The intensity discretization scheme is one of the steps in radiomics workflow known to affect models reproducibility. Most of radiomic studies assume a specific discretization method based on the results of previous studies [5][20]. Additionally, some studies used phantoms or internal data sets and evaluated the impact of some of the pre-processing steps using test-retest analysis [18][22].

In this study, we compared the effect of 6 [¹⁸F]FDG PET intensity discretization methods on the prediction of disease free survival (DFS) in locally advanced cervical cancer (LACC) patients from 3 different scanners/centers. Moreover, we evaluated the effect of combining these different discretization approaches with 7 distinct feature selection (FS) methods as well as with the effect of feature transformation using tumour to liver ratio (TLR) features as done in our previous work [23]. In contrast to what was done in our previous work, we trained 84 distinct models using the data of one of the scanners and evaluated these models on the remaining two. We further evaluated these different steps using 4 different classifiers in order to better enhance the study robustness.

Data

One hundred and fifty-eight patients with LACC imaged between 2010 and 2016, in three different scanners were included in this retrospective study. PET/CT studies were performed in the CHU of Liège, where 89 studies were acquired using a Philips Gemini TF or BB (scanner A), in the CHU of Brest and ICO St Herblain, where 17 and 34, respectively, were acquired using a Siemens Biograph mCT (scanner B) and at the McGill University Health Center, where 18 studies were performed with a General Electric Discovery ST (scanner C). The patient’s clinical characteristics, treatment, acquisition and reconstruction protocols are described in our previous study [23].

Experimental design

DFS was dichotomized into a binary endpoint, i.e. recurrence or no recurrence, independently of the time-to-event. Next we compared the prediction performance of 84 different models, which differed in i) the type of intensity discretization used before feature calculation, ii) the feature selection method iii) the features type, i.e., original radiomics (OR) or TLR radiomics.
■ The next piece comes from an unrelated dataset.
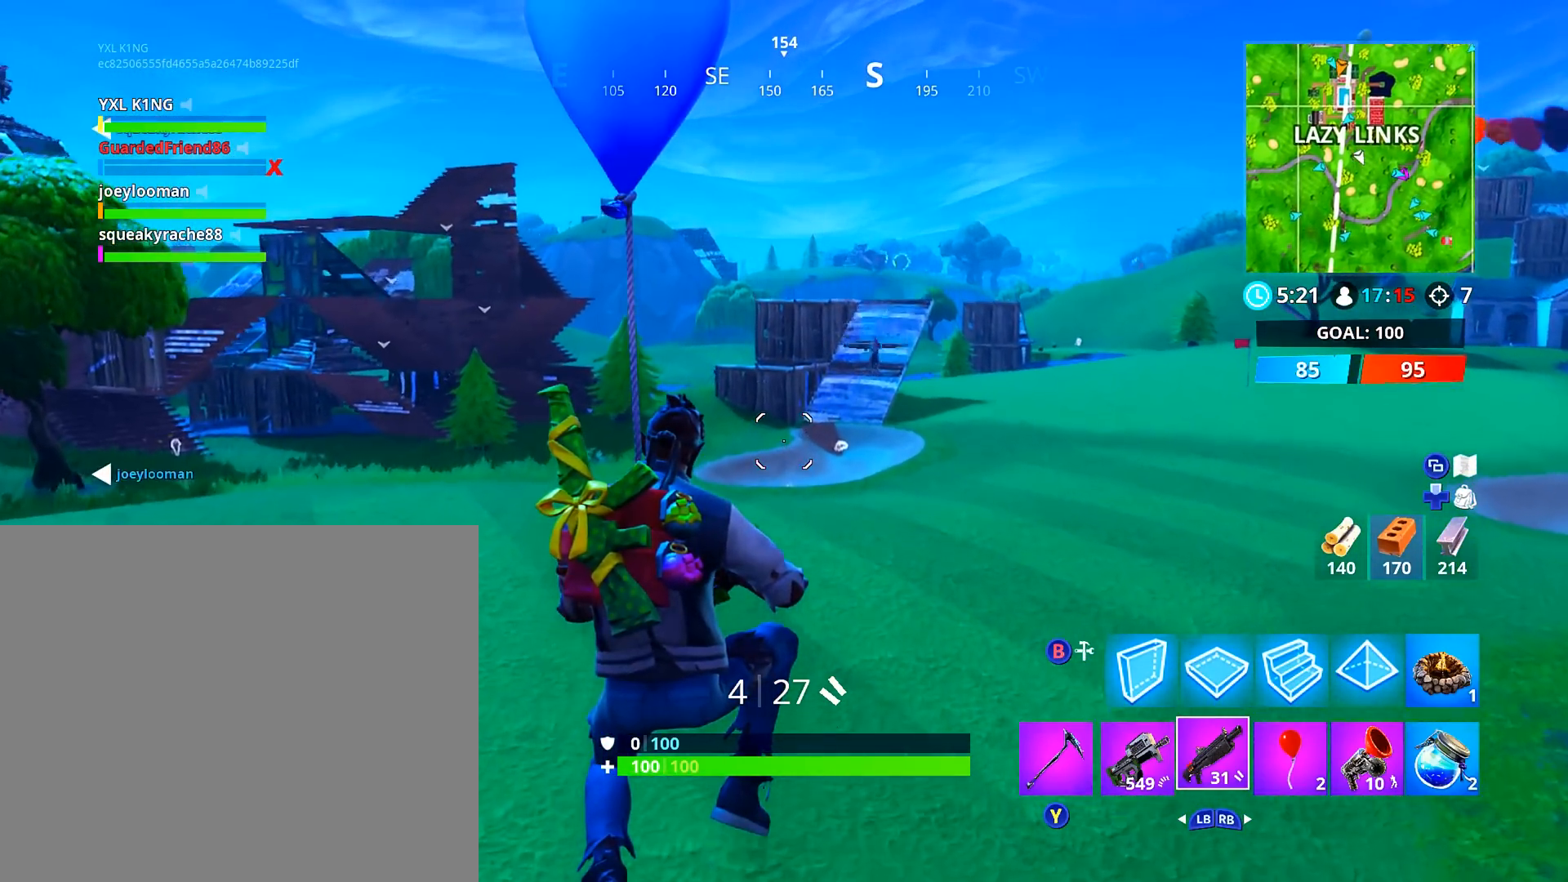
{"buttons": ["L2"], "left_stick": "up", "right_stick": "up-left", "events": [[117, "left_stick", "up"], [134, "L1", "down"], [201, "right_stick", "up"], [267, "L1", "up"], [267, "right_stick", "center"], [368, "L2", "down"], [434, "right_stick", "up-left"]]}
Models were trained on the data from scanner A and then evaluated on data from two remaining external scanners independently. The metric used to evaluate model performance was the area under the curve of the precision recall curve (AUCpr) (Fig. 1).

Statistical and ML analyses were performed using R software, version 4.0.1.

Segmentation and interpolation

PET images from scanners B and C were interpolated using the research toolbox (Oncoradiomics SA, Liège, Belgium), up-sampling or down-sampling the images using a linear method, so that all datasets had isotropic voxels of 4×4×4 mm³ (i.e., the voxel size in images of scanner A). The 3D primary tumour volumes were segmented in the [¹⁸F]FDG PET images using the 2 classes semi-automatic Fuzzy Local Adaptive Bayesian algorithm [24]. Volumes of 20 cm³ in the liver were manually drawn in order to investigate the predictive value of TLR radiomic features, as explained below. All segmentations were reviewed and edited if needed by one nuclear medicine physician with 9 years of experience in clinical PET/CT.

Images Radiomic features

We extracted two hundred and fifteen features from the segmented volumes, which included first order grey level statistics, geometry, fractals, texture matrix based features and others. Features were extracted using the Oncoradiomics research toolbox and their detailed description can be found in supplementary data of our previous study [23]. All features were calculated according to the Imaging biomarkers standardization initiative (IBSI) [25]. We also studied the ratio of the features values calculated in the tumour and in the liver the (TLR versions of features), except for the shape features as done in our previous study [23]. We hypothesized that TLR features may reduce the variability of radioactive dose uptake within the different patients and across centers by normalizing the radiomic features using the liver which is an organ with an homogenous and reproducible uptake. There were no missing data for any patient.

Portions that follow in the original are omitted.